Carême et jeune
 


Carême et jeûne



Le jeûne… pour donner soif et faim de Dieu et de sa parole
Le jeûne a pour but de donner soif et faim de Dieu et de sa parole. Il n’est pas seulement un geste de pénitence, mais aussi un geste de solidarité avec les pauvres et une invitation au partage et à l’aumône.
« L’abstinence de viande ou d’une autre nourriture, selon les dispositions de la conférence des Évêques, sera observée chaque Vendredi de l’année, à moins qu’il ne tombe l’un des jours marqués comme solennité ; mais l’abstinence et le jeûne seront observés le Mercredi des Cendres et le vendredi de la Passion et de la Mort et de notre Seigneur Jésus Christ. » Can.1251, code de droit canonique.
Sont dispensés du jeûne, les personnes de plus de 60 ans, les jeunes de moins de 18 ans accomplis et les femmes enceintes.
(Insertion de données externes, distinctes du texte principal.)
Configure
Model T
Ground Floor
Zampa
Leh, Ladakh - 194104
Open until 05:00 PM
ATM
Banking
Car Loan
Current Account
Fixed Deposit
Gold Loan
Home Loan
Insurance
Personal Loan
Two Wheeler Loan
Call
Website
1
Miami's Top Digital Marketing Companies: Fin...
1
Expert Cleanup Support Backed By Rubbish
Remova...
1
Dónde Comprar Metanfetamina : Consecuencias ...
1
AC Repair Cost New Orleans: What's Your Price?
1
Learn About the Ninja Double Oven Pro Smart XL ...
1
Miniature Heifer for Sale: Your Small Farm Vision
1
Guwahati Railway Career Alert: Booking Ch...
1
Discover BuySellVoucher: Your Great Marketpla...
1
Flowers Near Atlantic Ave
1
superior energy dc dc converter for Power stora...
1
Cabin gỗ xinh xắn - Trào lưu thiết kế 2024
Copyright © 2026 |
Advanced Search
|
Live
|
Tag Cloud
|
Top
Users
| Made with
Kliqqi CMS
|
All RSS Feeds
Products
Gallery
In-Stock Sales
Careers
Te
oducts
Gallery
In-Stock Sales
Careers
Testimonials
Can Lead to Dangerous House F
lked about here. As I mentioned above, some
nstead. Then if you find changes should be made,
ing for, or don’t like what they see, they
Préface de la messe du premier dimanche du Carême
« En jeûnant quarante jours au désert, Il consacrait le temps du Carême. Lorsqu’Il déjouait les pièges du Tentateur, Il nous apprenait à résister au péché, pour célébrer d’un cœur pour le mystère pascal et parvenir à la fin à la Pâque éternelle. » (Préface de la messe du premier dimanche du Carême)



Jeûner, c’est quoi ?


Jeûner c’est se priver momentanément de quelque chose qui nous est nécessaire ou très agréable pour se donner le temps de retrouver l’essentiel. Dans l’exemple du jeûne alimentaire, l’homme a besoin de nourriture sous peine de mourir de faim. Mais il peut choisir de ne pas se nourrir tout de suite. Avant que le manque de nourriture ne devienne une trop grande gêne, il a le temps de se rappeler que le repas nourrit son corps, comble son ventre, mais qu’il a d’autres besoins à combler. Jésus pendant ses 40 jours de jeûne au désert dit : « Il est écrit que l’homme ne vit pas seulement de pain, mais de toute parole qui vient de la bouche de Dieu. »
Prenons Jésus au mot et imaginons des Paroles qui peuvent nourrir le cœur avant que la nourriture ne remplisse le ventre.
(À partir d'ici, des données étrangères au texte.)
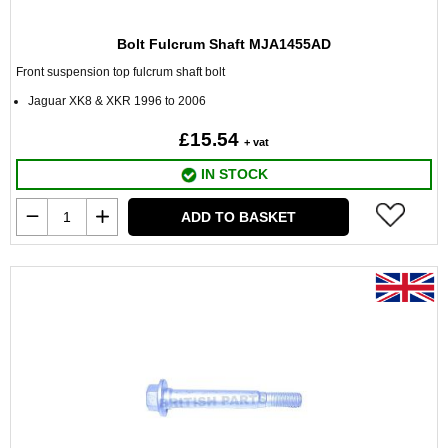
Bolt Fulcrum Shaft MJA1455AD
Front suspension top fulcrum shaft bolt
Jaguar XK8 & XKR 1996 to 2006
£15.54
+ vat
IN STOCK
ADD TO BASKET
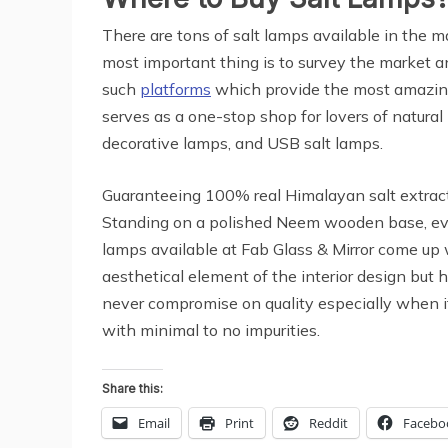
There are tons of salt lamps available in the m
most important thing is to survey the market an
such
platforms
which provide the most amazi
serves as a one-stop shop for lovers of natural
decorative lamps, and USB salt lamps.
Guaranteeing 100% real Himalayan salt extracts
Standing on a polished Neem wooden base, ever
lamps available at Fab Glass & Mirror come up 
aesthetical element of the interior design but h
never compromise on quality especially when it
with minimal to no impurities.
Share this:
Email
Print
Reddit
Facebo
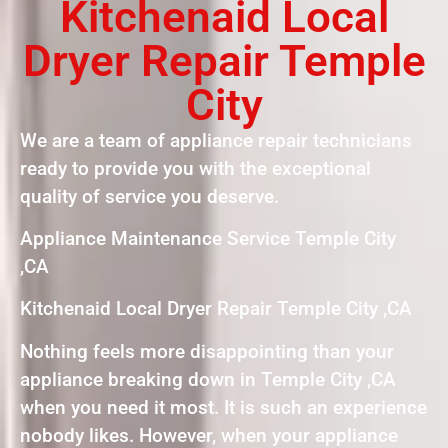
Kitchenaid Local
Dryer Repair Temple
City
We are a team of appliance repair technicians
ready to provide you with the exceptional
quality of service you deserve.
Appliance Maintenance Service Temple City
,CA
Kitchenaid Local Dryer Repair Temple City ,CA
Nothing feels more disappointing than your
appliance breaking down in Temple City ,CA
when you need it most. It is such an experience
nobody likes. However, when your appliance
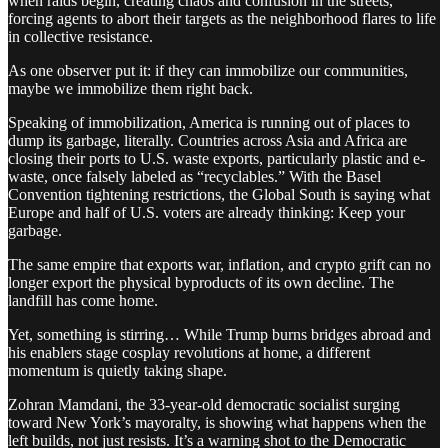
when raids begin, creating chaos and confusion in the streets,
forcing agents to abort their targets as the neighborhood flares to life
in collective resistance.
As one observer put it: if they can immobilize our communities,
maybe we immobilize them right back.
Speaking of immobilization, America is running out of places to
dump its garbage, literally. Countries across Asia and Africa are
closing their ports to U.S. waste exports, particularly plastic and e-
waste, once falsely labeled as “recyclables.” With the Basel
Convention tightening restrictions, the Global South is saying what
Europe and half of U.S. voters are already thinking: Keep your
garbage.
The same empire that exports war, inflation, and crypto grift can no
longer export the physical byproducts of its own decline. The
landfill has come home.
Yet, something is stirring… While Trump burns bridges abroad and
his enablers stage cosplay revolutions at home, a different
momentum is quietly taking shape.
Zohran Mamdani, the 33-year-old democratic socialist surging
toward New York’s mayoralty, is showing what happens when the
left builds, not just resists. It’s a warning shot to the Democratic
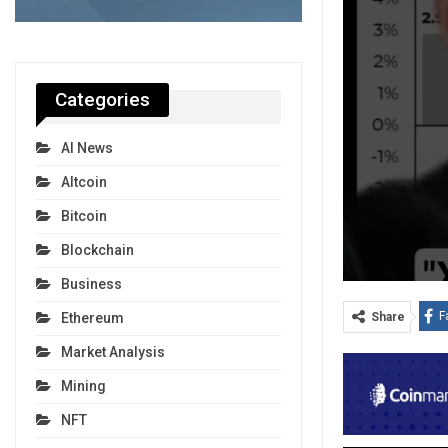
Categories
AI News
Altcoin
Bitcoin
Blockchain
Business
F
Ethereum
Share
Market Analysis
Mining
NFT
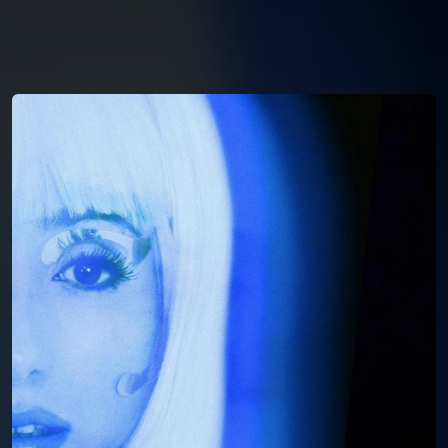
You're all set!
- Prendre conscience de la chance que j’ai de pouvoir me nourrir quand d’autres dans le monde ont faim et de prendre le temps d’un merci. (c’est le sens de la prière du Bénédicité, prière que l’on dit avant de se mettre à table)
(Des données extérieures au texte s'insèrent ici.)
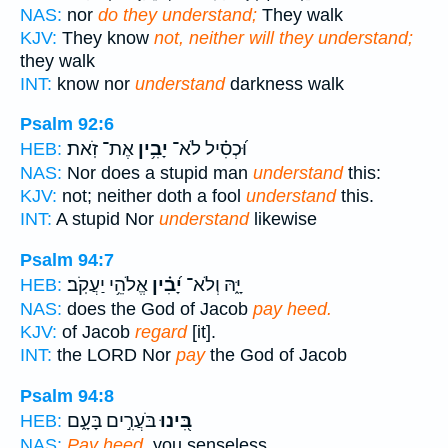
NAS:
nor
do they understand;
They walk
KJV:
They know
not, neither will they understand;
they walk
INT:
know nor
understand
darkness walk
Psalm 92:6
אֶת־ זֹֽאת׃
יָבִ֥ין
וּ֝כְסִ֗יל לֹא־
HEB:
NAS:
Nor does a stupid man
understand
this:
KJV:
not; neither doth a fool
understand
this.
INT:
A stupid Nor
understand
likewise
Psalm 94:7
אֱלֹהֵ֥י יַעֲקֹֽב׃
יָ֝בִ֗ין
יָּ֑הּ וְלֹא־
HEB:
NAS:
does the God of Jacob
pay heed.
KJV:
of Jacob
regard
[it].
INT:
the LORD Nor
pay
the God of Jacob
Psalm 94:8
בֹּעֲרִ֣ים בָּעָ֑ם
בִּ֭ינוּ
HEB:
NAS:
Pay heed,
you senseless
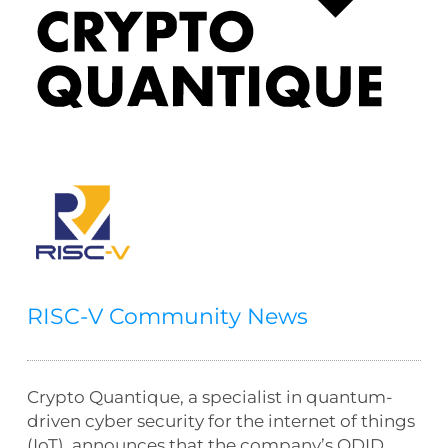
RISC-V Community News
Crypto Quantique, a specialist in quantum-
driven cyber security for the internet of things
(IoT), announces that the company’s QDID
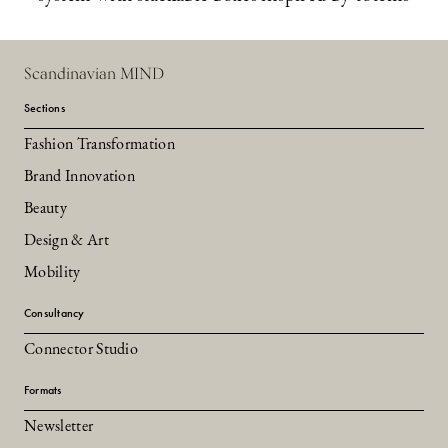
Scandinavian MIND
Sections
Fashion Transformation
Brand Innovation
Beauty
Design & Art
Mobility
Consultancy
Connector Studio
Formats
Newsletter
- Attendre celui avec qui je dois partager le repas et préparer mon cœur à l’accueillir.
- Penser à celui que la misère privera de repas et préparer une forme de partage.
- Méditer sur ce qui me manque autant que le pain : quel soin je prends de ceux que j’aime, est-ce qu’ils savent qu’ils comptent pour moi ?
- Écouter la Parole de Dieu qui peut me nourrir le cœur.
- Prendre le temps de prier et de confier à Dieu ce dont mon cœur a faim.